The Russian LGBT Network has also confirmed the accounts.
A spokesman for Chechnya’s leader, Ramzan Kadyrov, denied the existence of gay people in the region, saying, “If such people existed in Chechnya, law enforcement would not have to worry about them, as their own relatives would have sent them to where they could never return.”
Now, GLAAD President Sarah Kate Ellis is calling on U.N. Ambassador Nikki Haley to condemn the arrest and torture of Chechen men and the reported prison to which they are being taken against their will.
“It is beyond horrific for a country to proactively target, arrest, and abuse LGBTQ people,” said Ellis in a statement. “U.S. Ambassador Nikki Haley must condemn this humanitarian crisis. As the leader of the free world, we can’t watch in silence as the world slips back to an era we should never go back to.”
I'm calling on @nikkihaley to speak up against the reported #LGBTQ concentration camps in Chechnya. RT to join me. https://t.co/NM05ag67fA
— Sarah Kate Ellis (@sarahkateellis) April 11, 2017
Acting Spokesperson for the State Department Mark Toner condemned the attack on the LGBTQ community in Chechnya in a statement on April 7.
“We are increasingly concerned about the situation in the republic of Chechnya, where there have been numerous credible reports indicating the detention of at least 100 men on the basis of their sexual orientation,” he said. “Some reports indicate many of those arrested have been tortured, in some cases leading to death. We categorically condemn the persecution of individuals based on their sexual orientation or any other basis.”
“We are deeply disturbed by recent public statements by Chechen authorities that condone and incite violence against LGBTI persons,” Toner continued. “We urge Russian federal authorities to speak out against such practices, take steps to ensure the release of anyone wrongfully detained, conduct an independent and credible investigation into these reports and hold any perpetrators responsible.”
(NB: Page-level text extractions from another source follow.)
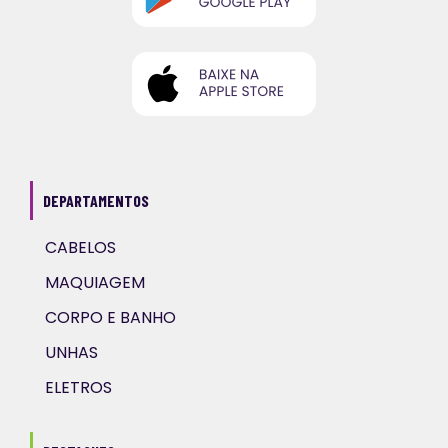
DEPARTAMENTOS
CABELOS
MAQUIAGEM
CORPO E BANHO
UNHAS
ELETROS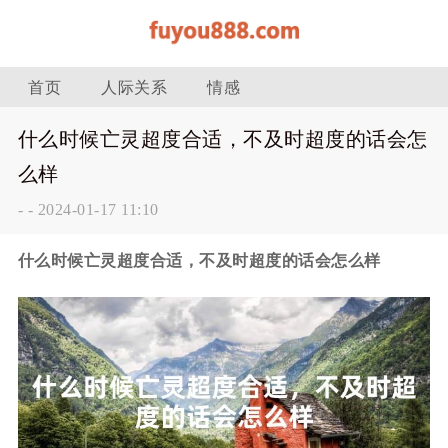
首页
人际关系
情感
什么时候亡灵超度合适，不及时超度的话会怎
么样
-
-
2024-01-17 11:10
什么时候亡灵超度合适，不及时超度的话会怎么样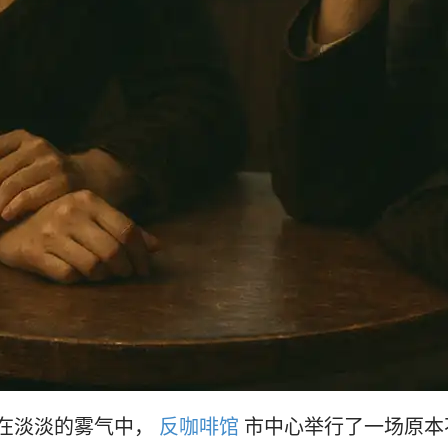
在淡淡的雾气中，
反咖啡馆
市中心举行了一场原本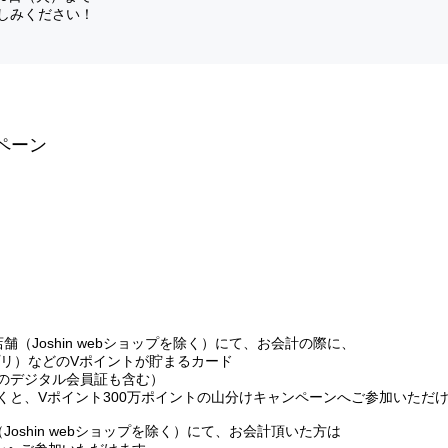
しみください！
ンペーン
（Joshin webショップを除く）にて、お会計の際に、
プリ）などのVポイントが貯まるカード
のデジタル会員証も含む）
くと、Vポイント300万ポイントの山分けキャンペーンへご参加いただ
oshin webショップを除く）にて、お会計頂いた方は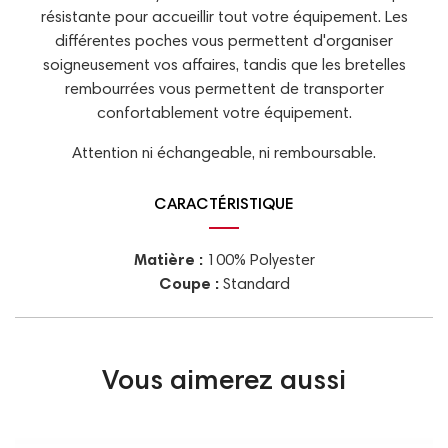
résistante pour accueillir tout votre équipement. Les
différentes poches vous permettent d'organiser
soigneusement vos affaires, tandis que les bretelles
rembourrées vous permettent de transporter
confortablement votre équipement.
Attention ni échangeable, ni remboursable.
CARACTÉRISTIQUE
Matière :
100% Polyester
Coupe :
Standard
Vous aimerez aussi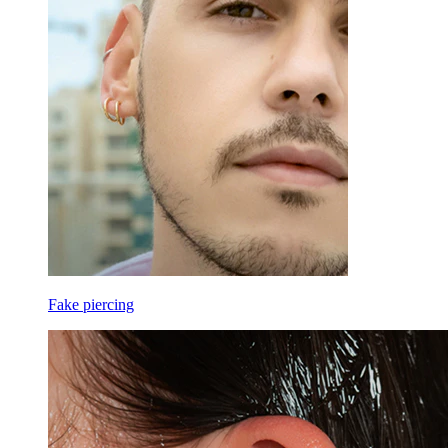
Fake piercing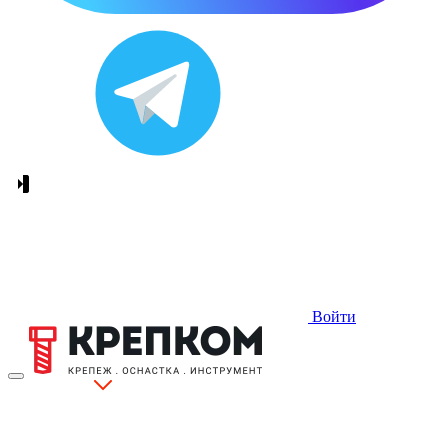
Войти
A State Department spokesperson on Monday referred the Washington Blade to Toner’s statement in response to a request for comment on the prisons.
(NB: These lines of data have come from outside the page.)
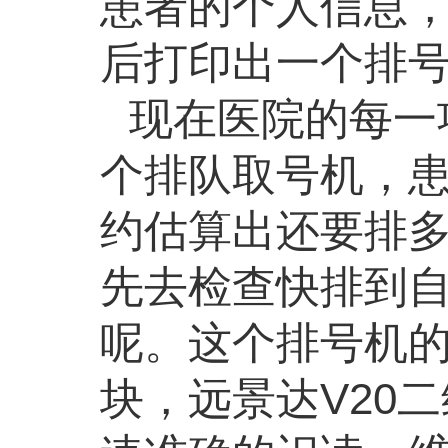
患者的个人信息
后打印出一个排
现在医院的每一
个排队取号机，
约估算出还要排
先去检查快排到
呢。这个排号机
块，远景达
V20
二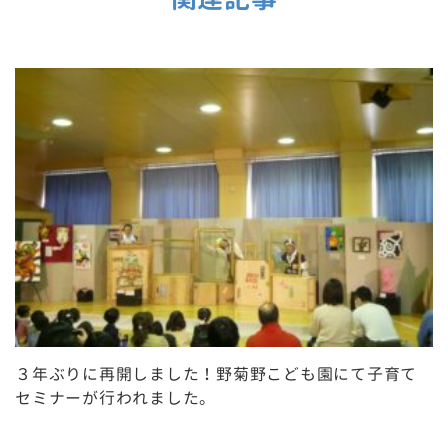
３年ぶりに再開しました！野菊野こども園にて子育て
セミナーが行われました。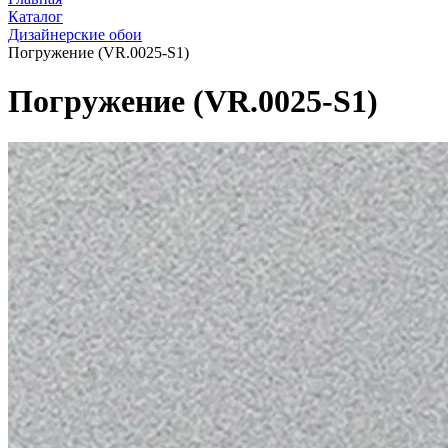
Каталог
Дизайнерские обои
Погружение (VR.0025-S1)
Погружение (VR.0025-S1)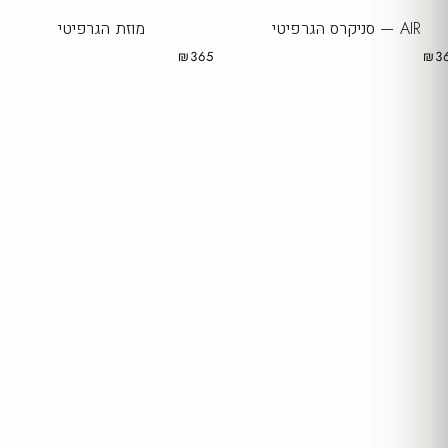
AIR — סניקרס הגרפיטי
מוזת הגרפיטי
₪365
₪3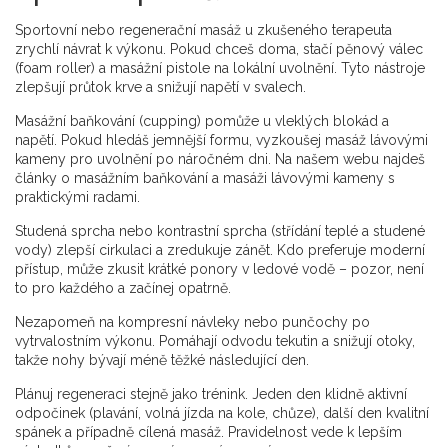
Sportovní nebo regenerační masáž u zkušeného terapeuta
zrychlí návrat k výkonu. Pokud chceš doma, stačí pěnový válec
(foam roller) a masážní pistole na lokální uvolnění. Tyto nástroje
zlepšují průtok krve a snižují napětí v svalech.
Masážní baňkování (cupping) pomůže u vleklých blokád a
napětí. Pokud hledáš jemnější formu, vyzkoušej masáž lávovými
kameny pro uvolnění po náročném dni. Na našem webu najdeš
články o masážním baňkování a masáži lávovými kameny s
praktickými radami.
Studená sprcha nebo kontrastní sprcha (střídání teplé a studené
vody) zlepší cirkulaci a zredukuje zánět. Kdo preferuje moderní
přístup, může zkusit krátké ponory v ledové vodě – pozor, není
to pro každého a začínej opatrně.
Nezapomeň na kompresní návleky nebo punčochy po
vytrvalostním výkonu. Pomáhají odvodu tekutin a snižují otoky,
takže nohy bývají méně těžké následující den.
Plánuj regeneraci stejně jako trénink. Jeden den klidně aktivní
odpočinek (plavání, volná jízda na kole, chůze), další den kvalitní
spánek a případně cílená masáž. Pravidelnost vede k lepším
A spokesperson for the U.S. Mission to the U.N. referred the Washington Blade to the statement that Toner released on April 7 also, saying they “obviously support it” in an email.
Meanwhile, Secretary of State Rex Tillerson met with Russian President Vladimir Putin on Wednesday.
Toner had said that Tillerson was “certainly willing to meet with President Putin to discuss all of these issues.”